* [WHAT YOU NEED TO DO]: Take the entries below and print only the lines from the one with "28: (219, 197, 0.81)" through the one with "48: (246, 226, 0.77)", exactly as they stand, both ends included.

* [Records drawn from a dataset]:
§

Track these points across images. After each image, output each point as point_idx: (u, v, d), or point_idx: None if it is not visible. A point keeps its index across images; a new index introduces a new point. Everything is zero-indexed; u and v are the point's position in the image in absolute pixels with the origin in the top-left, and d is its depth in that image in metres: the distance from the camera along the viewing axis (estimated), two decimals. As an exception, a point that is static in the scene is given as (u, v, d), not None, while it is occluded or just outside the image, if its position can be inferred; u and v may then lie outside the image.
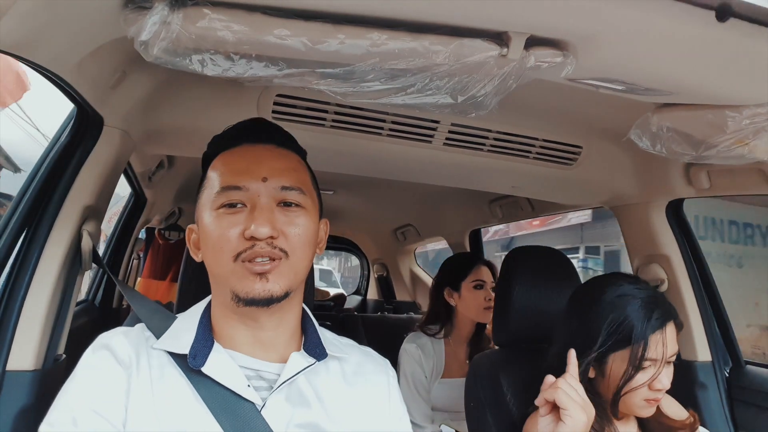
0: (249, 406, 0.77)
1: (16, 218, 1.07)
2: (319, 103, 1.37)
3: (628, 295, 1.11)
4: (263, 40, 0.77)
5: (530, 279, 1.43)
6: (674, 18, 0.73)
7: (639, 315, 1.08)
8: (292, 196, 0.82)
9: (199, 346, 0.80)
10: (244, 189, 0.80)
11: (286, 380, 0.80)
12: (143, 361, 0.78)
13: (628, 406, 1.12)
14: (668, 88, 0.97)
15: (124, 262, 2.54)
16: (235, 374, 0.79)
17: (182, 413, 0.75)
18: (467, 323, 2.03)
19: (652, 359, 1.07)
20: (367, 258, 4.45)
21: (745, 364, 1.68)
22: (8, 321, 1.02)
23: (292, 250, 0.79)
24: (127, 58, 1.00)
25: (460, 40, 0.80)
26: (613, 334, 1.09)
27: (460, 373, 1.99)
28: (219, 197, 0.81)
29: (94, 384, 0.75)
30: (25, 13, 0.69)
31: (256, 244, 0.77)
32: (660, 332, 1.08)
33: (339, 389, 0.85)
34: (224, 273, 0.79)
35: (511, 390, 1.31)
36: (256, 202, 0.79)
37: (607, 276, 1.22)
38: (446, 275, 2.09)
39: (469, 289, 2.00)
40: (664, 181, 1.63)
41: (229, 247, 0.78)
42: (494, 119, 1.46)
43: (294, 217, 0.81)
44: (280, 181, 0.81)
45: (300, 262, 0.81)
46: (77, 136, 1.16)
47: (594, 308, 1.12)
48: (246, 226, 0.77)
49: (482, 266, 2.05)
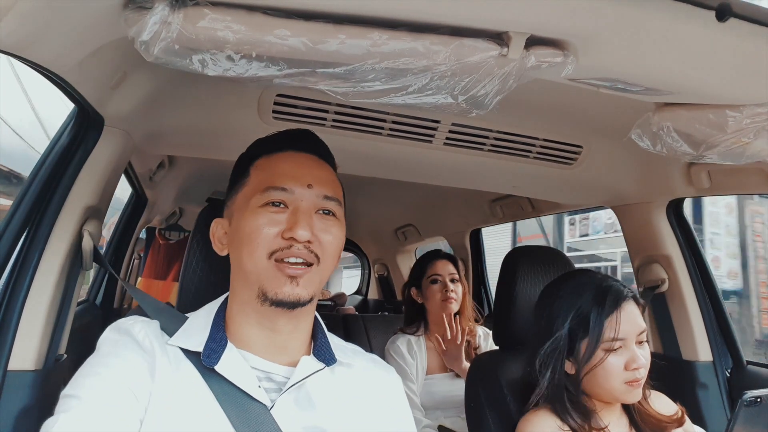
0: (259, 406, 0.78)
1: (17, 218, 1.07)
2: (320, 103, 1.37)
3: (582, 284, 1.18)
4: (264, 40, 0.77)
5: (530, 279, 1.43)
6: (674, 18, 0.73)
7: (593, 301, 1.14)
8: (331, 205, 0.85)
9: (213, 345, 0.81)
10: (289, 191, 0.82)
11: (295, 383, 0.81)
12: (160, 352, 0.79)
13: (610, 392, 1.14)
14: (668, 88, 0.97)
15: (125, 262, 2.54)
16: (247, 374, 0.80)
17: (197, 407, 0.76)
18: (438, 318, 2.07)
19: (618, 338, 1.11)
20: (368, 258, 4.46)
21: (747, 364, 1.68)
22: (9, 321, 1.02)
23: (323, 257, 0.82)
24: (127, 59, 1.00)
25: (460, 40, 0.80)
26: (575, 324, 1.14)
27: (442, 369, 2.05)
28: (262, 195, 0.82)
29: (122, 360, 0.76)
30: (25, 14, 0.69)
31: (293, 245, 0.79)
32: (615, 313, 1.12)
33: (346, 394, 0.86)
34: (256, 269, 0.80)
35: (511, 390, 1.32)
36: (299, 206, 0.82)
37: (565, 273, 1.30)
38: (411, 276, 2.19)
39: (427, 285, 2.09)
40: (664, 180, 1.63)
41: (266, 243, 0.80)
42: (495, 119, 1.46)
43: (330, 225, 0.84)
44: (323, 190, 0.84)
45: (327, 270, 0.84)
46: (78, 136, 1.16)
47: (556, 304, 1.19)
48: (287, 226, 0.80)
49: (438, 261, 2.12)
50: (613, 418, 1.17)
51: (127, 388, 0.73)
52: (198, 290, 0.99)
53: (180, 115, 1.37)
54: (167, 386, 0.76)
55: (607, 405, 1.17)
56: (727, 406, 1.63)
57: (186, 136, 1.45)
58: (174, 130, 1.42)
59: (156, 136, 1.41)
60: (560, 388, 1.15)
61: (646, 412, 1.19)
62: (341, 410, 0.84)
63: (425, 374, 2.02)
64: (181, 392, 0.77)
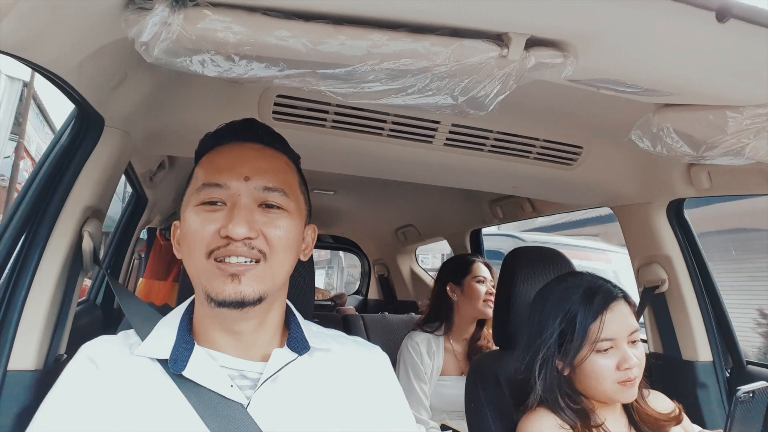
0: (235, 406, 0.77)
1: (17, 219, 1.07)
2: (320, 103, 1.37)
3: (573, 286, 1.19)
4: (264, 41, 0.77)
5: (530, 279, 1.43)
6: (674, 18, 0.73)
7: (581, 302, 1.15)
8: (274, 197, 0.80)
9: (179, 350, 0.79)
10: (225, 187, 0.79)
11: (268, 377, 0.79)
12: (125, 369, 0.78)
13: (604, 393, 1.14)
14: (669, 89, 0.97)
15: (125, 262, 2.54)
16: (216, 375, 0.78)
17: (170, 417, 0.75)
18: (467, 320, 2.08)
19: (608, 339, 1.12)
20: (368, 258, 4.46)
21: (747, 364, 1.68)
22: (9, 321, 1.02)
23: (270, 253, 0.78)
24: (127, 59, 1.00)
25: (460, 41, 0.80)
26: (565, 326, 1.15)
27: (457, 372, 2.04)
28: (200, 194, 0.80)
29: (69, 400, 0.76)
30: (26, 14, 0.69)
31: (231, 243, 0.75)
32: (602, 314, 1.13)
33: (325, 381, 0.84)
34: (196, 271, 0.78)
35: (511, 390, 1.32)
36: (236, 201, 0.78)
37: (557, 276, 1.31)
38: (449, 272, 2.18)
39: (470, 285, 2.08)
40: (664, 181, 1.63)
41: (203, 243, 0.76)
42: (495, 120, 1.46)
43: (275, 218, 0.79)
44: (262, 182, 0.80)
45: (279, 266, 0.80)
46: (78, 136, 1.16)
47: (547, 307, 1.20)
48: (223, 224, 0.76)
49: (481, 264, 2.15)
50: (612, 418, 1.18)
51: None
52: None
53: (180, 115, 1.37)
54: (129, 405, 0.74)
55: (605, 404, 1.17)
56: (726, 406, 1.63)
57: (186, 137, 1.45)
58: (174, 131, 1.42)
59: (156, 137, 1.41)
60: (553, 388, 1.15)
61: (645, 411, 1.19)
62: (321, 398, 0.81)
63: (439, 375, 2.01)
64: (151, 404, 0.75)
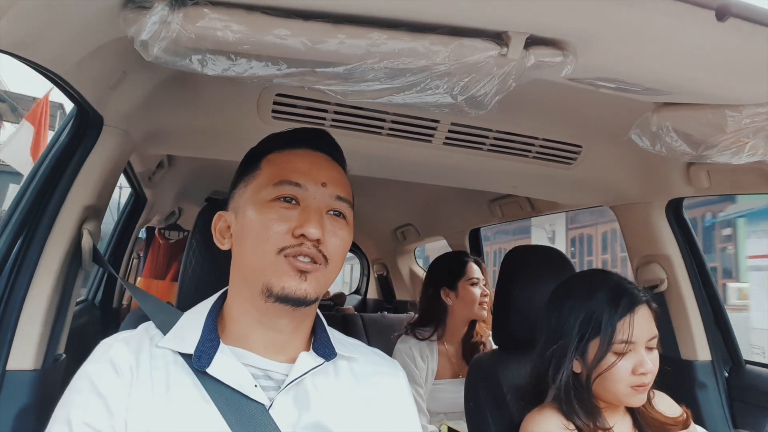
0: (257, 406, 0.77)
1: (16, 217, 1.07)
2: (319, 102, 1.37)
3: (596, 285, 1.16)
4: (263, 39, 0.77)
5: (530, 279, 1.43)
6: (674, 18, 0.73)
7: (607, 303, 1.12)
8: (342, 206, 0.83)
9: (204, 347, 0.79)
10: (303, 187, 0.81)
11: (293, 380, 0.79)
12: (145, 365, 0.77)
13: (616, 395, 1.13)
14: (668, 88, 0.98)
15: (124, 261, 2.54)
16: (241, 375, 0.78)
17: (190, 413, 0.75)
18: (461, 322, 2.05)
19: (629, 342, 1.10)
20: (367, 257, 4.46)
21: (745, 363, 1.68)
22: (8, 320, 1.02)
23: (331, 259, 0.80)
24: (127, 58, 1.00)
25: (459, 40, 0.80)
26: (587, 325, 1.13)
27: (451, 374, 2.02)
28: (274, 189, 0.80)
29: (90, 397, 0.74)
30: (25, 13, 0.69)
31: (303, 243, 0.77)
32: (628, 316, 1.11)
33: (348, 389, 0.85)
34: (262, 265, 0.78)
35: (511, 390, 1.32)
36: (311, 204, 0.80)
37: (579, 273, 1.28)
38: (442, 275, 2.10)
39: (465, 288, 2.03)
40: (664, 180, 1.63)
41: (275, 239, 0.77)
42: (494, 119, 1.46)
43: (339, 227, 0.82)
44: (336, 190, 0.83)
45: (333, 273, 0.82)
46: (77, 135, 1.16)
47: (567, 303, 1.17)
48: (298, 223, 0.78)
49: (473, 264, 2.09)
50: (616, 418, 1.17)
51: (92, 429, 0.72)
52: (197, 290, 0.99)
53: (179, 114, 1.37)
54: (150, 402, 0.74)
55: (610, 405, 1.17)
56: (725, 406, 1.63)
57: (185, 136, 1.45)
58: (173, 130, 1.42)
59: (155, 136, 1.41)
60: (568, 387, 1.14)
61: (651, 415, 1.18)
62: (343, 406, 0.82)
63: (434, 379, 1.99)
64: (171, 400, 0.75)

§

* [TASK ANSWER]:
28: (219, 197, 0.81)
29: (94, 384, 0.75)
30: (25, 13, 0.69)
31: (256, 244, 0.77)
32: (660, 332, 1.08)
33: (339, 389, 0.85)
34: (224, 273, 0.79)
35: (511, 390, 1.31)
36: (256, 202, 0.79)
37: (607, 276, 1.22)
38: (446, 275, 2.09)
39: (469, 289, 2.00)
40: (664, 181, 1.63)
41: (229, 247, 0.78)
42: (494, 119, 1.46)
43: (294, 217, 0.81)
44: (280, 181, 0.81)
45: (300, 262, 0.81)
46: (77, 136, 1.16)
47: (594, 308, 1.12)
48: (246, 226, 0.77)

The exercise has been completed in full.